Silhouettes: Restaurant Take-away

2020.05.21, by Julia Verne and Tolly

[Julia Verne] When we had the new car smog tested the other day, we dropped by an open restaurant/bar, serving take-away. None of the upper middle class customers going in were wearing masks.

[Tolly] Some sketches: A middle-aged man with an expensive watch, wearing a white shirt celebrating 20 years of some luxury brand, speaking loudly on the phone with some acquaintance about some horribly mangled boy from his childhood. It was a bicycling accident, down a hill on the way to school. The same tone of voice one uses when recounting some horrible accident one hears of on the news. These [are the] injuries! And this is how it happened… Obviously [the injured boy] wasn’t a friend of his.
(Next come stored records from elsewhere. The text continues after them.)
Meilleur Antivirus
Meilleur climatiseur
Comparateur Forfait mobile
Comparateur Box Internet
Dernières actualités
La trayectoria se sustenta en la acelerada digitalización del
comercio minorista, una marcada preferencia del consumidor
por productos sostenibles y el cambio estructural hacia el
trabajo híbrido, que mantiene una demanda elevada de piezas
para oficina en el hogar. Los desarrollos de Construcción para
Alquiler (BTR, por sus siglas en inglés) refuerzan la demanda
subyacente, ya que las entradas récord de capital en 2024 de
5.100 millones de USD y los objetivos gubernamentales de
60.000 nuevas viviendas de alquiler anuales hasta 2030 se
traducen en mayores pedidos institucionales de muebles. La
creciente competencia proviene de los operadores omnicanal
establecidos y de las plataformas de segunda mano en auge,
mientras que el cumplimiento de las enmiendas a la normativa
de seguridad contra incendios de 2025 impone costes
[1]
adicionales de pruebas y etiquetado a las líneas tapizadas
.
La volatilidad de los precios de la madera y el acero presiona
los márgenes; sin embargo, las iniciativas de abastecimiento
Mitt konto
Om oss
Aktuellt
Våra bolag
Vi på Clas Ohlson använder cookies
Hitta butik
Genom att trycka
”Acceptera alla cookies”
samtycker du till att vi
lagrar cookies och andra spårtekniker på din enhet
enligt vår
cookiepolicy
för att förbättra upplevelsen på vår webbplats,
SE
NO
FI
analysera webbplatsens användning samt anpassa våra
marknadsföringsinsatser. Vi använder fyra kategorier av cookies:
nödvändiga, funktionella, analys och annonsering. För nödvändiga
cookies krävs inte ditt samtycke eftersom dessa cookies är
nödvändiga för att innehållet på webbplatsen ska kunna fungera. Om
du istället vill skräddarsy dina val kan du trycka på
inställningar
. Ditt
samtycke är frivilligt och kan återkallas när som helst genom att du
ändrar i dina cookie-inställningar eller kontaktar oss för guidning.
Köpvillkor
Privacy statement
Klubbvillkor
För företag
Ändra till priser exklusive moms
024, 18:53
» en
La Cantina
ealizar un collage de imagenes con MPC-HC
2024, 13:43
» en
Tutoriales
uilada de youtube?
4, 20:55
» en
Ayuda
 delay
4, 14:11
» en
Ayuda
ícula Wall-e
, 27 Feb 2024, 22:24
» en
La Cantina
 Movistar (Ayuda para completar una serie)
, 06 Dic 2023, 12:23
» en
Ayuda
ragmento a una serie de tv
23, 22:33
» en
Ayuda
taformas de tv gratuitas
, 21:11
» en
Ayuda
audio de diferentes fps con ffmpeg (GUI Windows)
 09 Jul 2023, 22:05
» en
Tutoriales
A man in his late twenties to early thirties, watching a dog for someone else in the restaurant. Backwards baseball cap, expensive black and orange flashy jersey, red basketball shorts, hairy legs. Sunglasses. Dull face not clean-shaven. Carelessly and listlessly pacing and pulling along a young, small black dog on a lead. Now that dog was so curious, but the man wouldn’t let the poor thing sniff anything, not even the big magnolia tree outside the restaurant. (He was interested in me, too.)

His owner was a sporty but not particularly athletic young woman in periwinkle-coloured casual athletic attire, and sunglasses. The dog was much happier as soon as she came out, prancing in his steps and looking up at her attentively with great affection. He didn’t even care that she was holding food.